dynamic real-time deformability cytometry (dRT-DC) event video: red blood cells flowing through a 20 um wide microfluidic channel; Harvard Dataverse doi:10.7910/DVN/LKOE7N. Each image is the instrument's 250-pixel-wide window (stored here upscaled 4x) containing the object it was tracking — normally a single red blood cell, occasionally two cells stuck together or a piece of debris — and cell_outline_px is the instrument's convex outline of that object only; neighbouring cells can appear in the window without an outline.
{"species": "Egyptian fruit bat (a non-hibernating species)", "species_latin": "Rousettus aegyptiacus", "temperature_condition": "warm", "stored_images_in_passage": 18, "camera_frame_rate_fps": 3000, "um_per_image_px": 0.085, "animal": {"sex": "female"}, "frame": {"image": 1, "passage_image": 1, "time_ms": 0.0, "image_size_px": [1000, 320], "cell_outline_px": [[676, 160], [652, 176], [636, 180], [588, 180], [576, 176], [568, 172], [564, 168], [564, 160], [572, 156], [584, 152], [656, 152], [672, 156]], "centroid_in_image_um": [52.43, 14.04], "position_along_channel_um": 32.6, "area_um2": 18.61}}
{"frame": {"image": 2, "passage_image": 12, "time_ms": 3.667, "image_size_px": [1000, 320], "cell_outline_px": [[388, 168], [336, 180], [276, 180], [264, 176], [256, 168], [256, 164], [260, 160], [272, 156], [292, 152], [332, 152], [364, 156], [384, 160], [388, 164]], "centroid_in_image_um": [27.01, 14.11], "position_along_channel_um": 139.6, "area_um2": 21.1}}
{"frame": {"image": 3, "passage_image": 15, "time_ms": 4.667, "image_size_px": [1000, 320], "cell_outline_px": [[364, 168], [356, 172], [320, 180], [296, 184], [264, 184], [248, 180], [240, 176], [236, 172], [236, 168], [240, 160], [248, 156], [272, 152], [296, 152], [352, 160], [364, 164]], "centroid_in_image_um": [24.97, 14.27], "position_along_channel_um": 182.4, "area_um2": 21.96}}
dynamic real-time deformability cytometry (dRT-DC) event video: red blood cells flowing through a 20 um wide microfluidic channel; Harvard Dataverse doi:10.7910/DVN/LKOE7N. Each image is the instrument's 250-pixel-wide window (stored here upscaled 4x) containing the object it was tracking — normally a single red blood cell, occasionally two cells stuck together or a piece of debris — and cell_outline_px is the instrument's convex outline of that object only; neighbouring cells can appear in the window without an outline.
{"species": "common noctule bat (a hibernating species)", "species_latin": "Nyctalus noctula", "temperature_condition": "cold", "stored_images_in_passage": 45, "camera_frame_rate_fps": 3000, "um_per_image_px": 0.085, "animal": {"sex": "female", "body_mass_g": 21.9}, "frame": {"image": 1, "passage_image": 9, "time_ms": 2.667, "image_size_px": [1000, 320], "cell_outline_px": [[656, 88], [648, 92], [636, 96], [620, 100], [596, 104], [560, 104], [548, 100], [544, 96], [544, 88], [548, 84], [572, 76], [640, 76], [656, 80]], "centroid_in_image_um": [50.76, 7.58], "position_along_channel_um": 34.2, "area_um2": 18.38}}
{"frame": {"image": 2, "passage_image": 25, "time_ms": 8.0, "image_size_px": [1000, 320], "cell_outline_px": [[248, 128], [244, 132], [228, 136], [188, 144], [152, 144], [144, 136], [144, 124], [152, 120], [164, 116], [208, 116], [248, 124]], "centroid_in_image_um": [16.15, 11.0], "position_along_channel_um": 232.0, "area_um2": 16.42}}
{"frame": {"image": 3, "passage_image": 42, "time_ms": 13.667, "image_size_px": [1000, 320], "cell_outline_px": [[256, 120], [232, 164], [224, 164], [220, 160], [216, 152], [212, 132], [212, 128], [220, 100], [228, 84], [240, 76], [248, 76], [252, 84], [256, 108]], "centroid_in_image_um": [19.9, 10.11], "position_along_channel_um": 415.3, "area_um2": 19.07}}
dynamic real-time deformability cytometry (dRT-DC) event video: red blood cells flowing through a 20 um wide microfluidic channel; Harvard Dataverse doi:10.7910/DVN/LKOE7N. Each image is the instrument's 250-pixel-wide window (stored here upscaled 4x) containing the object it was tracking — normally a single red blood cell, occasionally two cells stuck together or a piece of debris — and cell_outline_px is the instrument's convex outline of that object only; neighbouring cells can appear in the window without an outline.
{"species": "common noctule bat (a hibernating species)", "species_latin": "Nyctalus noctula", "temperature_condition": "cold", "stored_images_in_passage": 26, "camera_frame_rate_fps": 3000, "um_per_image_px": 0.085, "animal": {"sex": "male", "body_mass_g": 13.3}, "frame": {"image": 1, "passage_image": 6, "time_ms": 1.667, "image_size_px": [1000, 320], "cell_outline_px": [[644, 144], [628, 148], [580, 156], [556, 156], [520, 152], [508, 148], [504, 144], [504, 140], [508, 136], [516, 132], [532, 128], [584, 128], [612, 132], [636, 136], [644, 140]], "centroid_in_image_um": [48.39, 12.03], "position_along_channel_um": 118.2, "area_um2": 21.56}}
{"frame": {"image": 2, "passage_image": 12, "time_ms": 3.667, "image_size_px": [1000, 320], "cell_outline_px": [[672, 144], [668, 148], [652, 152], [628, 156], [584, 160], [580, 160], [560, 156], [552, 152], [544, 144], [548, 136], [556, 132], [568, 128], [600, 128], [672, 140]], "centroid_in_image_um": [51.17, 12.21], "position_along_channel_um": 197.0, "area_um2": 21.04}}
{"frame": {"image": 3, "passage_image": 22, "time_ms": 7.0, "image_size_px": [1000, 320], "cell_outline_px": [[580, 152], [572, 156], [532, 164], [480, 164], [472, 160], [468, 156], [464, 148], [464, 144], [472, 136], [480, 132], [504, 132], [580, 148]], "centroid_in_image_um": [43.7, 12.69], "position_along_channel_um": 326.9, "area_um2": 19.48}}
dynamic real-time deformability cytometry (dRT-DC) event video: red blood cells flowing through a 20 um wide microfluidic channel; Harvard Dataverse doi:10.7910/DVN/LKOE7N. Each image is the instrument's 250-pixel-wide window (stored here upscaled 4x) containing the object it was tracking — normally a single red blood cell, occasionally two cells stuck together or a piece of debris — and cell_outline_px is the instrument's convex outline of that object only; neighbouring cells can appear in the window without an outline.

**Written instruction**
Print the whole listing exactly as it is.

**Task answer**
dynamic real-time deformability cytometry (dRT-DC) event video: red blood cells flowing through a 20 um wide microfluidic channel; Harvard Dataverse doi:10.7910/DVN/LKOE7N. Each image is the instrument's 250-pixel-wide window (stored here upscaled 4x) containing the object it was tracking — normally a single red blood cell, occasionally two cells stuck together or a piece of debris — and cell_outline_px is the instrument's convex outline of that object only; neighbouring cells can appear in the window without an outline.
{"species": "Egyptian fruit bat (a non-hibernating species)", "species_latin": "Rousettus aegyptiacus", "temperature_condition": "warm", "stored_images_in_passage": 18, "camera_frame_rate_fps": 3000, "um_per_image_px": 0.085, "animal": {"sex": "female"}, "frame": {"image": 1, "passage_image": 1, "time_ms": 0.0, "image_size_px": [1000, 320], "cell_outline_px": [[676, 160], [652, 176], [636, 180], [588, 180], [576, 176], [568, 172], [564, 168], [564, 160], [572, 156], [584, 152], [656, 152], [672, 156]], "centroid_in_image_um": [52.43, 14.04], "position_along_channel_um": 32.6, "area_um2": 18.61}}
{"frame": {"image": 2, "passage_image": 12, "time_ms": 3.667, "image_size_px": [1000, 320], "cell_outline_px": [[388, 168], [336, 180], [276, 180], [264, 176], [256, 168], [256, 164], [260, 160], [272, 156], [292, 152], [332, 152], [364, 156], [384, 160], [388, 164]], "centroid_in_image_um": [27.01, 14.11], "position_along_channel_um": 139.6, "area_um2": 21.1}}
{"frame": {"image": 3, "passage_image": 15, "time_ms": 4.667, "image_size_px": [1000, 320], "cell_outline_px": [[364, 168], [356, 172], [320, 180], [296, 184], [264, 184], [248, 180], [240, 176], [236, 172], [236, 168], [240, 160], [248, 156], [272, 152], [296, 152], [352, 160], [364, 164]], "centroid_in_image_um": [24.97, 14.27], "position_along_channel_um": 182.4, "area_um2": 21.96}}
dynamic real-time deformability cytometry (dRT-DC) event video: red blood cells flowing through a 20 um wide microfluidic channel; Harvard Dataverse doi:10.7910/DVN/LKOE7N. Each image is the instrument's 250-pixel-wide window (stored here upscaled 4x) containing the object it was tracking — normally a single red blood cell, occasionally two cells stuck together or a piece of debris — and cell_outline_px is the instrument's convex outline of that object only; neighbouring cells can appear in the window without an outline.
{"species": "common noctule bat (a hibernating species)", "species_latin": "Nyctalus noctula", "temperature_condition": "cold", "stored_images_in_passage": 45, "camera_frame_rate_fps": 3000, "um_per_image_px": 0.085, "animal": {"sex": "female", "body_mass_g": 21.9}, "frame": {"image": 1, "passage_image": 9, "time_ms": 2.667, "image_size_px": [1000, 320], "cell_outline_px": [[656, 88], [648, 92], [636, 96], [620, 100], [596, 104], [560, 104], [548, 100], [544, 96], [544, 88], [548, 84], [572, 76], [640, 76], [656, 80]], "centroid_in_image_um": [50.76, 7.58], "position_along_channel_um": 34.2, "area_um2": 18.38}}
{"frame": {"image": 2, "passage_image": 25, "time_ms": 8.0, "image_size_px": [1000, 320], "cell_outline_px": [[248, 128], [244, 132], [228, 136], [188, 144], [152, 144], [144, 136], [144, 124], [152, 120], [164, 116], [208, 116], [248, 124]], "centroid_in_image_um": [16.15, 11.0], "position_along_channel_um": 232.0, "area_um2": 16.42}}
{"frame": {"image": 3, "passage_image": 42, "time_ms": 13.667, "image_size_px": [1000, 320], "cell_outline_px": [[256, 120], [232, 164], [224, 164], [220, 160], [216, 152], [212, 132], [212, 128], [220, 100], [228, 84], [240, 76], [248, 76], [252, 84], [256, 108]], "centroid_in_image_um": [19.9, 10.11], "position_along_channel_um": 415.3, "area_um2": 19.07}}
dynamic real-time deformability cytometry (dRT-DC) event video: red blood cells flowing through a 20 um wide microfluidic channel; Harvard Dataverse doi:10.7910/DVN/LKOE7N. Each image is the instrument's 250-pixel-wide window (stored here upscaled 4x) containing the object it was tracking — normally a single red blood cell, occasionally two cells stuck together or a piece of debris — and cell_outline_px is the instrument's convex outline of that object only; neighbouring cells can appear in the window without an outline.
{"species": "common noctule bat (a hibernating species)", "species_latin": "Nyctalus noctula", "temperature_condition": "cold", "stored_images_in_passage": 26, "camera_frame_rate_fps": 3000, "um_per_image_px": 0.085, "animal": {"sex": "male", "body_mass_g": 13.3}, "frame": {"image": 1, "passage_image": 6, "time_ms": 1.667, "image_size_px": [1000, 320], "cell_outline_px": [[644, 144], [628, 148], [580, 156], [556, 156], [520, 152], [508, 148], [504, 144], [504, 140], [508, 136], [516, 132], [532, 128], [584, 128], [612, 132], [636, 136], [644, 140]], "centroid_in_image_um": [48.39, 12.03], "position_along_channel_um": 118.2, "area_um2": 21.56}}
{"frame": {"image": 2, "passage_image": 12, "time_ms": 3.667, "image_size_px": [1000, 320], "cell_outline_px": [[672, 144], [668, 148], [652, 152], [628, 156], [584, 160], [580, 160], [560, 156], [552, 152], [544, 144], [548, 136], [556, 132], [568, 128], [600, 128], [672, 140]], "centroid_in_image_um": [51.17, 12.21], "position_along_channel_um": 197.0, "area_um2": 21.04}}
{"frame": {"image": 3, "passage_image": 22, "time_ms": 7.0, "image_size_px": [1000, 320], "cell_outline_px": [[580, 152], [572, 156], [532, 164], [480, 164], [472, 160], [468, 156], [464, 148], [464, 144], [472, 136], [480, 132], [504, 132], [580, 148]], "centroid_in_image_um": [43.7, 12.69], "position_along_channel_um": 326.9, "area_um2": 19.48}}
dynamic real-time deformability cytometry (dRT-DC) event video: red blood cells flowing through a 20 um wide microfluidic channel; Harvard Dataverse doi:10.7910/DVN/LKOE7N. Each image is the instrument's 250-pixel-wide window (stored here upscaled 4x) containing the object it was tracking — normally a single red blood cell, occasionally two cells stuck together or a piece of debris — and cell_outline_px is the instrument's convex outline of that object only; neighbouring cells can appear in the window without an outline.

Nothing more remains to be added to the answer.